Конрад коротко хохотнул. Он уже уверенно стоял на обеих ногах. Нога, укушенная скорпионом, больше не напоминала багровое бревно.

– Про тебя говорят, что ты несешь безграничное милосердие и всеобъемлющую любовь. Но я их видимо, не заслужил. Будь это правда, ты дал бы мне умереть.

– Это говоришь не ты. Это говорит Пустошь. Подними свой меч, Конрад и скачи дальше на Юг. Уже скоро ты найдешь то, что ищешь.

Сказав так, Цветочный Король отпустил руку Конрада и пошел дальше.
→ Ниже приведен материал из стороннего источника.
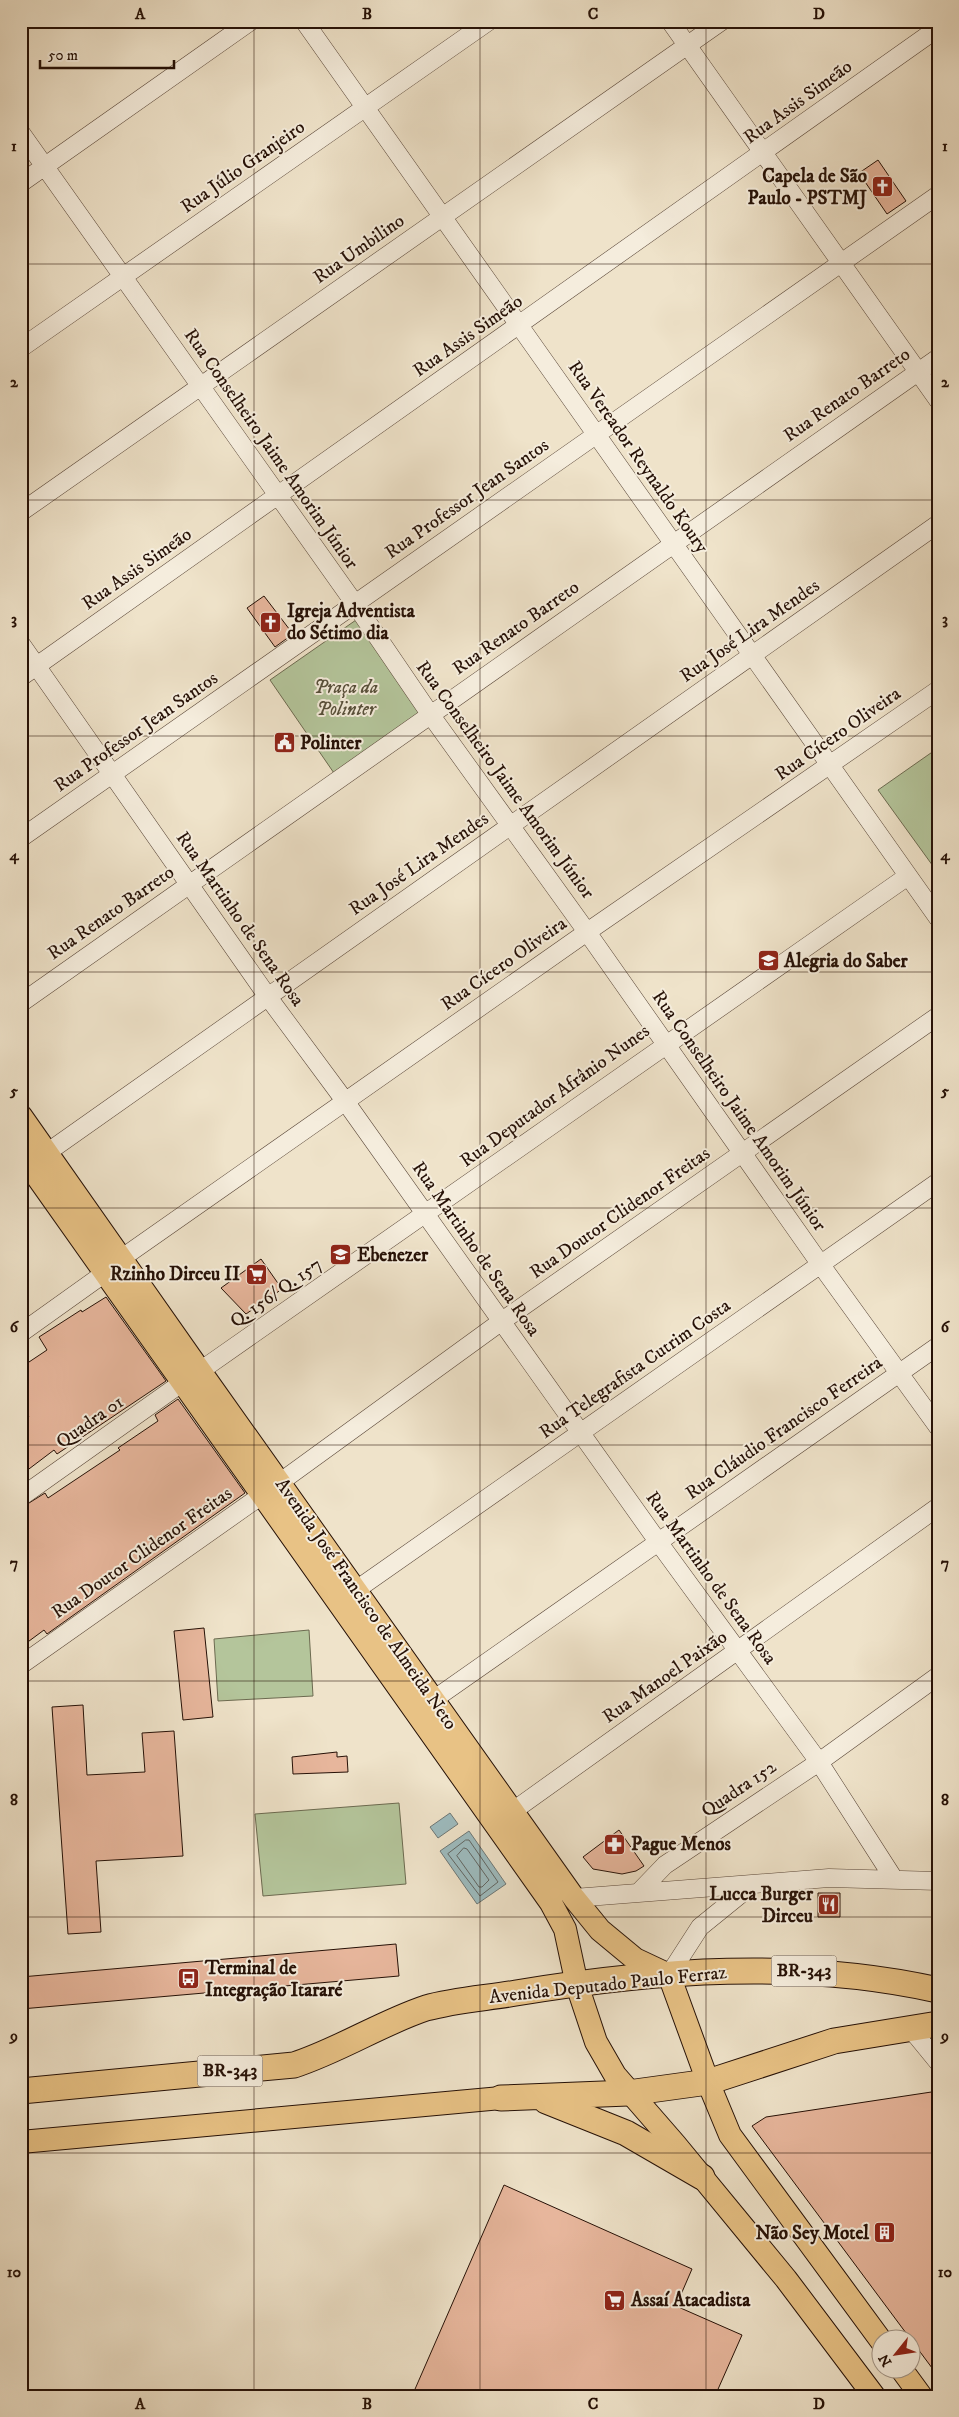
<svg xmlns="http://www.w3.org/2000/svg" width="959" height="2417" font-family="'IM FELL DW Pica',serif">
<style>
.green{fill:#b4c59b;stroke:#6c6a50}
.water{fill:#9dbcc0;stroke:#6d7776}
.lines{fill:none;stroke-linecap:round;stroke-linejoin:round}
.shore{stroke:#616663;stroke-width:1}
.building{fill:#e7b69c;stroke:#251006}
.minor-casing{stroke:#584537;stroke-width:19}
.major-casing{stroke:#251006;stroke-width:24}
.highway-casing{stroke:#251006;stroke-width:27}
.minor{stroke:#f5eddd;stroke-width:18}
.major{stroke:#e8c285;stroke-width:22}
.highway{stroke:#e8c285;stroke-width:25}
.grid{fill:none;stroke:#251006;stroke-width:1;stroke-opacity:0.55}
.labels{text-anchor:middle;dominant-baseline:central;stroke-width:4;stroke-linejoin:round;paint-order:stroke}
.shield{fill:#f5eddd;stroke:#635246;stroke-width:1}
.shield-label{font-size:18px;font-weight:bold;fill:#251006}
.street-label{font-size:19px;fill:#251006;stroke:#f5eddd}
.poi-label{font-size:19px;font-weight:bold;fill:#251006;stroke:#f5eddd;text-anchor:start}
.park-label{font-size:19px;font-style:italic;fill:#574f3a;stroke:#f5eddd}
.neatline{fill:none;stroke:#251006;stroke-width:2}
.grid-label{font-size:16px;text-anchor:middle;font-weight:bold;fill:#251006}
</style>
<rect width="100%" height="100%" fill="#efe3ca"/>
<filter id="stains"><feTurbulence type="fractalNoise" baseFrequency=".004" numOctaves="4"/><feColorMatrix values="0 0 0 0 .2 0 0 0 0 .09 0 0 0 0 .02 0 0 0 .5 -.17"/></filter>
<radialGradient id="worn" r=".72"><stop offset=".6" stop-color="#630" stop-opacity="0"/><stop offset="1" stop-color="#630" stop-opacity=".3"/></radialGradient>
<path class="green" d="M356,620L422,716L336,776L270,680Z
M938,748V873L878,790Z
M309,1630L313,1696L218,1701L214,1639Z
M399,1803L406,1884L263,1896L255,1814Z"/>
<path class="water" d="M450,1813L458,1824L438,1838L430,1827Z
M469,1831L506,1884L477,1904L440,1851Z"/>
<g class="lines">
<path class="shore" d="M466,1840H469L498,1882L480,1896L448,1854Z
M464,1848L467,1849L489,1880L482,1887H479L457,1856Z"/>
</g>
<path class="building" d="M878,160L906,201L887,214L859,173Z
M264,596L293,634L275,647L247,608Z
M261,1259L282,1289L246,1314L221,1288Z
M106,1297L166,1381L57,1454L54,1450L21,1475V1422L29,1417L21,1406V1371L28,1367L26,1364L47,1350L39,1337L81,1310L82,1312Z
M178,1399L245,1493L47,1634L44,1630L21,1647V1508L45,1493L48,1498L120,1450L118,1448L158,1421L155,1415Z
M204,1628L213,1717L183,1720L174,1631Z
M83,1705L87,1775L145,1772L142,1733L174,1731L183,1856L96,1861L101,1932L68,1934L52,1707Z
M337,1752V1757L347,1756L348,1772L293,1774L292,1757Z
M619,1830L644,1866L636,1871L622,1874L593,1869L583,1857Z
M818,1893H840V1917H818Z
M396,1944L399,1976L21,2009V1977Z
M938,2091V2376L752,2126L766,2117Z
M504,2185L692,2269L676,2306L742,2335L715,2396H412Z"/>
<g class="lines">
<defs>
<path id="minor" d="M304,21L938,918
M670,21L938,400
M21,133L355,604L430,714L587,932L821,1265L938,1427
M21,183L251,21
M21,348L489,21
M21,512L722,21
M21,644L268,997L345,1101L659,1543L819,1762L894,1879
M21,677L938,28
M21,838L938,195
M21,1003L938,358
M38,1159L938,524
M122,1258L587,932L938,690
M21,1333L105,1273
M200,1371C437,1208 671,1039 908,876
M21,1497L183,1382
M356,1590L938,1182
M21,1665L279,1483L502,1321L938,1016
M433,1700L938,1346
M513,1811L938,1507
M639,1892L665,1865L819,1762L938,1676
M574,1898L829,1878L938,1881
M669,1975L700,1927L753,1884
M911,2029L938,2062"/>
<path id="major" d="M21,1116L200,1371L574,1898L600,1930L635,1959L669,1975L708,2082L730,2135L882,2342
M21,1154L551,1903L565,1929L577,1985L596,2042L615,2075L675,2144L786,2279L874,2396
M21,2142L501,2098
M902,2370L921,2396"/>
<path id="highway" d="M21,2091L294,2065C340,2050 381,2023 426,2008C455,2000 487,1998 516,1993C655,1970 800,1959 938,1990
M501,2098L628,2093L708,2082L834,2041L938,2024
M546,2101L626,2133L702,2177"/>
</defs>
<use href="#minor" class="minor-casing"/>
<use href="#major" class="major-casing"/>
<use href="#highway" class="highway-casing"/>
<use href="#minor" class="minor"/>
<use href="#major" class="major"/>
<use href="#highway" class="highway"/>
</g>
<path class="grid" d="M254,21V2396M480,21V2396M706,21V2396M21,264H938M21,500H938M21,736H938M21,972H938M21,1208H938M21,1445H938M21,1681H938M21,1917H938M21,2153H938"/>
<defs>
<symbol id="church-square" viewBox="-11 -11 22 22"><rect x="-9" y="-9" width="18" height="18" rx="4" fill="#8f2418" stroke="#f5eddd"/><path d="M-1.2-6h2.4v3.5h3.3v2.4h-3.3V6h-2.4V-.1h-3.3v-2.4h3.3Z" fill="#fff"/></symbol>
<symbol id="civic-square" viewBox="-11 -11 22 22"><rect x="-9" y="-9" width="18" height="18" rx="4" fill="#8f2418" stroke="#f5eddd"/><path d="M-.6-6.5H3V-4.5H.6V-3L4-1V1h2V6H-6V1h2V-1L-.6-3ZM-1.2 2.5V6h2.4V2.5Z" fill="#fff"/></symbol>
<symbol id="school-square" viewBox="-11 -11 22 22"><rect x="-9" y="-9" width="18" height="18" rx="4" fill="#8f2418" stroke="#f5eddd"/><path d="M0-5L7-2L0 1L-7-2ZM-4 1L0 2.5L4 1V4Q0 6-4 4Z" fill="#fff"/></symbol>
<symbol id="supermarket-square" viewBox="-11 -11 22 22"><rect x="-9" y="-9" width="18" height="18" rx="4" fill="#8f2418" stroke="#f5eddd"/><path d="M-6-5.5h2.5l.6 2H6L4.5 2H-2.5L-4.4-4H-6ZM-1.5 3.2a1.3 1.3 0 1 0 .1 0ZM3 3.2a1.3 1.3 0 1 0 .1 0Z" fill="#fff"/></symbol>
<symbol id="pharmacy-square" viewBox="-11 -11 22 22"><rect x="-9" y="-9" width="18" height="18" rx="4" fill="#8f2418" stroke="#f5eddd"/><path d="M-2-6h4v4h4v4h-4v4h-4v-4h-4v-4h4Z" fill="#fff"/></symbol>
<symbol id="restaurant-square" viewBox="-11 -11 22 22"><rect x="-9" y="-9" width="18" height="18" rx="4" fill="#8f2418" stroke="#f5eddd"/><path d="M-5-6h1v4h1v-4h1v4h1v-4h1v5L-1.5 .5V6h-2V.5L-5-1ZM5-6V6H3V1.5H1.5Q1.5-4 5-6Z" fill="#fff"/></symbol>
<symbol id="bus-square" viewBox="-11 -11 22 22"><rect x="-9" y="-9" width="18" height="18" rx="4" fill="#8f2418" stroke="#f5eddd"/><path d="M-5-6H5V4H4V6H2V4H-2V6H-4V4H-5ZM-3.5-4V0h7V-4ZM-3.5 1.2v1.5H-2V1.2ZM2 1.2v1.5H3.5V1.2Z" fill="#fff"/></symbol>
<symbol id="building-square" viewBox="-11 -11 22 22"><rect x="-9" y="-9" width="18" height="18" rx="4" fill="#8f2418" stroke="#f5eddd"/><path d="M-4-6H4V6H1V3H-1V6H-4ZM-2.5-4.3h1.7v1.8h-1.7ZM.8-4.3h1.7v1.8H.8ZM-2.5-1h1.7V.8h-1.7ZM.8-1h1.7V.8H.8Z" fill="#fff"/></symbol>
</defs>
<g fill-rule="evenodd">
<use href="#church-square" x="870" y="174" width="25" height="25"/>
<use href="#church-square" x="258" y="610" width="25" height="25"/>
<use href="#civic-square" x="272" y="730" width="25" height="25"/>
<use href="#school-square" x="756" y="948" width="25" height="25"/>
<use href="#school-square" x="328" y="1242" width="25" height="25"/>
<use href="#supermarket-square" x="244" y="1262" width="25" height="25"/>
<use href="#pharmacy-square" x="602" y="1832" width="25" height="25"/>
<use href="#restaurant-square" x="816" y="1892" width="25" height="25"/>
<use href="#bus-square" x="176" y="1966" width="25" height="25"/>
<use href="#building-square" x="872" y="2220" width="25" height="25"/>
<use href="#supermarket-square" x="602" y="2288" width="25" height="25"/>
</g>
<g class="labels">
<g class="shield">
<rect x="771.5" y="1955.5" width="65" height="31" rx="4"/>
<rect x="197.5" y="2055.5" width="65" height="31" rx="4"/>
</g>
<g class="shield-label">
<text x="804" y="1971">BR-343</text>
<text x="230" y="2071">BR-343</text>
</g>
<g class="street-label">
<text transform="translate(798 102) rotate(-36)">Rua Assis Simeão</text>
<text transform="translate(243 167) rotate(-35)">Rua Júlio Granjeiro</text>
<text transform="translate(359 249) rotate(-35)">Rua Umbilino</text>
<text transform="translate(468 336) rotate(-35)">Rua Assis Simeão</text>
<text transform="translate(847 395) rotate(-35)">Rua Renato Barreto</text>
<text transform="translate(271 449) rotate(55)">Rua Conselheiro Jaime Amorim Júnior</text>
<text transform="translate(638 457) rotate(55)">Rua Vereador Reynaldo Koury</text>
<text transform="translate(467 499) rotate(-35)">Rua Professor Jean Santos</text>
<text transform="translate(137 569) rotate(-35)">Rua Assis Simeão</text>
<text transform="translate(516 628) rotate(-35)">Rua Renato Barreto</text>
<text transform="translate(750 631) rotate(-35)">Rua José Lira Mendes</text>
<text transform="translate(136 732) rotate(-35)">Rua Professor Jean Santos</text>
<text transform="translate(838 734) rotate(-35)">Rua Cícero Oliveira</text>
<text transform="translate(505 780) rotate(54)">Rua Conselheiro Jaime Amorim Júnior</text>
<text transform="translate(419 864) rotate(-35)">Rua José Lira Mendes</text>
<text transform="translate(111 913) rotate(-35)">Rua Renato Barreto</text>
<text transform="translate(240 919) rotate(55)">Rua Martinho de Sena Rosa</text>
<text transform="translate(504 964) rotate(-35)">Rua Cícero Oliveira</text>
<text transform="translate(555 1096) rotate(-36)">Rua Deputador Afrânio Nunes</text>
<text transform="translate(739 1111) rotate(55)">Rua Conselheiro Jaime Amorim Júnior</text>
<text transform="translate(620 1213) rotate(-35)">Rua Doutor Clidenor Freitas</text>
<text transform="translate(476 1249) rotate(55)">Rua Martinho de Sena Rosa</text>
<text transform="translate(276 1293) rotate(-35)">Q. 156/ Q. 157</text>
<text transform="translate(635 1369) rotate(-35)">Rua Telegrafista Cutrim Costa</text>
<text transform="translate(90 1422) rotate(-35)">Quadra 01</text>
<text transform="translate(784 1428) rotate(-35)">Rua Cláudio Francisco Ferreira</text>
<text transform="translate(142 1553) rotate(-35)">Rua Doutor Clidenor Freitas</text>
<text transform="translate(711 1578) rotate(54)">Rua Martinho de Sena Rosa</text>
<text transform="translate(366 1604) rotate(55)">Avenida José Francisco de Almeida Neto</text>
<text transform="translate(665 1677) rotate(-35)">Rua Manoel Paixão</text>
<text transform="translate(739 1789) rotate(-34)">Quadra 152</text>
<text transform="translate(608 1985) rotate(-6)">Avenida Deputado Paulo Ferraz</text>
</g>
<g class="poi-label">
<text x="867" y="176" text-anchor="end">Capela de São<tspan x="867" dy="22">Paulo - PSTMJ</tspan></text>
<text x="287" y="611">Igreja Adventista<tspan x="287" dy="22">do Sétimo dia</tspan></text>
<text x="300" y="743">Polinter</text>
<text x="784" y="961">Alegria do Saber</text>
<text x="357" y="1255">Ebenezer</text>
<text x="240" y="1274" text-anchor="end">Rzinho Dirceu II</text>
<text x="631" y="1844">Pague Menos</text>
<text x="813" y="1894" text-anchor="end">Lucca Burger<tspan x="813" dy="22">Dirceu</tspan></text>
<text x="205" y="1968">Terminal de<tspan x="205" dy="22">Integração Itararé</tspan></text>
<text x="869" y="2233" text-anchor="end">Não Sey Motel</text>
<text x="631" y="2300">Assaí Atacadista</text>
</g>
<g class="park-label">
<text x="346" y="687">Praça da<tspan x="346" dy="22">Polinter</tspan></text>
</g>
</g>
<rect width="959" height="2417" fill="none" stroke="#efe3ca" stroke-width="55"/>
<g transform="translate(896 2354) rotate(240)"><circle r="24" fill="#f5eddd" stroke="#a29587"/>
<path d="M0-4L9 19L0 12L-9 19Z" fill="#8f2418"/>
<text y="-8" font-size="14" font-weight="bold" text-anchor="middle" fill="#251006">N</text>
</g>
<path d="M40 60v8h134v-8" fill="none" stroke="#251006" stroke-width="2.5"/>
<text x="48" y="60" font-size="15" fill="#251006" stroke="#f5eddd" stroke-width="4" paint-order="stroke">50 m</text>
<rect x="28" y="28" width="904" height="2362" class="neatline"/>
<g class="grid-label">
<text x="140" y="19">A</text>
<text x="367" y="19">B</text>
<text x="593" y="19">C</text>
<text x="819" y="19">D</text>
<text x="14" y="151">1</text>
<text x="945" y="151">1</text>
<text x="14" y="387">2</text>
<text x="945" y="387">2</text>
<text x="14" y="624">3</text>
<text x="945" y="624">3</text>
<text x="14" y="860">4</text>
<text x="945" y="860">4</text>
<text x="14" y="1096">5</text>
<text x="945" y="1096">5</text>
<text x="14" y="1332">6</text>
<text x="945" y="1332">6</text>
<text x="14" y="1568">7</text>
<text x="945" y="1568">7</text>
<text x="14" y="1805">8</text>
<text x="945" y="1805">8</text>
<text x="14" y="2041">9</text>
<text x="945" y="2041">9</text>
<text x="14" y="2277">10</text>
<text x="945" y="2277">10</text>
<text x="140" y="2409">A</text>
<text x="367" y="2409">B</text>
<text x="593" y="2409">C</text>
<text x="819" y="2409">D</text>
</g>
<rect width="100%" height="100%" filter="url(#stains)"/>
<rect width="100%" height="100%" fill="url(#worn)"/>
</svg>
И хотя движения его казались плавными, будто бы он совсем не спешил, его тонкая фигура очень скоро растаяла в раскаленном воздухе Пустоши.

Если бы не совершенно здоровая нога и не полоса цветов шириной в несколько футов, уходящая вдаль, Конрад мог решить, что ему все это просто привиделось.

Но почему Цветочный Король, божество жизни и света предстал ему, убийце и Сыну Солнца здесь, в земном Аду?

Конрад вскочил в седло.

– Я Конрад де Фер, Сын Солнца! – рявкнул он в Пустошь. – Нэток, я иду!

Это звучало пафосно и как будто бы неуместно, но эти слова вселили в Конрада боевой дух, основательно подорванный последними событиями.

Отыскать Старую Эребию. Отрезать Нэтока от источника силы, что может быть проще?

Он подумал о пяти тысячах человек, которые пошли в Пустошь с ним и погибли еще в начале пути.

Нэток ответит за каждого из них!

Пустошь ответит за каждого из них.

Я залью Пустошь кровью.

Так думал Конрад, когда скакал на Юг.

Через два дня он увидел на горизонте новый горный кряж, много больше тех, которые преодолела его армия в начале пути.

И Конрад понял, что его цель близка. Он скакал, рискуя загнать козлорогого, он давно уже бросил в пыль маску из лица.

Когда навстречу ему выехали всадники с закутанными лицами, Конрад, ощущая обычный прилив злого веселья, обнажил меч и Пустошь огласил боевой клич Сынов Солнца.

– Солнце и сталь!!!

Лжепророк.

В утробе твердыни Хастуршада, среди иссечённого ветрами пустыни черного базальта его храмов, дворцов и крепостных стен, переживших Крах Эребии и помнивших время, когда мир был еще юн, в маленькой комнатке без окон, сидя на полу в странно искривленной позе, молился старый человек.

Тарифу было почти семьдесят лет и пятьдесят из них он провел на службе у богоподобного Ауды, короля и верховного жреца страны Самуд, чье имя да прославится в веках. Ауда происходил от древних королей-жрецов, для него время значило мало, ему было уже больше ста лет, а выглядел он на тридцать. Ауда – нес благословение Богов для своего народа. Для избранных. Для сынов Самуд, которые одни сохранили в чистоте свою кровь и веру в тяжкие годы, что наступили после Краха Эребии.

Горы спасли предков самудийцев от гнева Океана и ярости Неименуемого. И все же они видели, к чему привела скверна, к которой привел некогда Эребию неправедный Краткий Путь. Убивать, яростно завывая и самому умирать от ран и истощившего тело безумия – разве это путь Псов Хаоса? Нет, это удел жалких людей, опьяненных дурманом, жаждой крови и страхом.

Да-да, страхом. Потому что страх делает безумными. Они не настоящие дети Хаоса. Если бы они внимали Хаосу, чувствовали его истинную силу, мощь и мудрость, разве ступили бы они на Краткий Путь?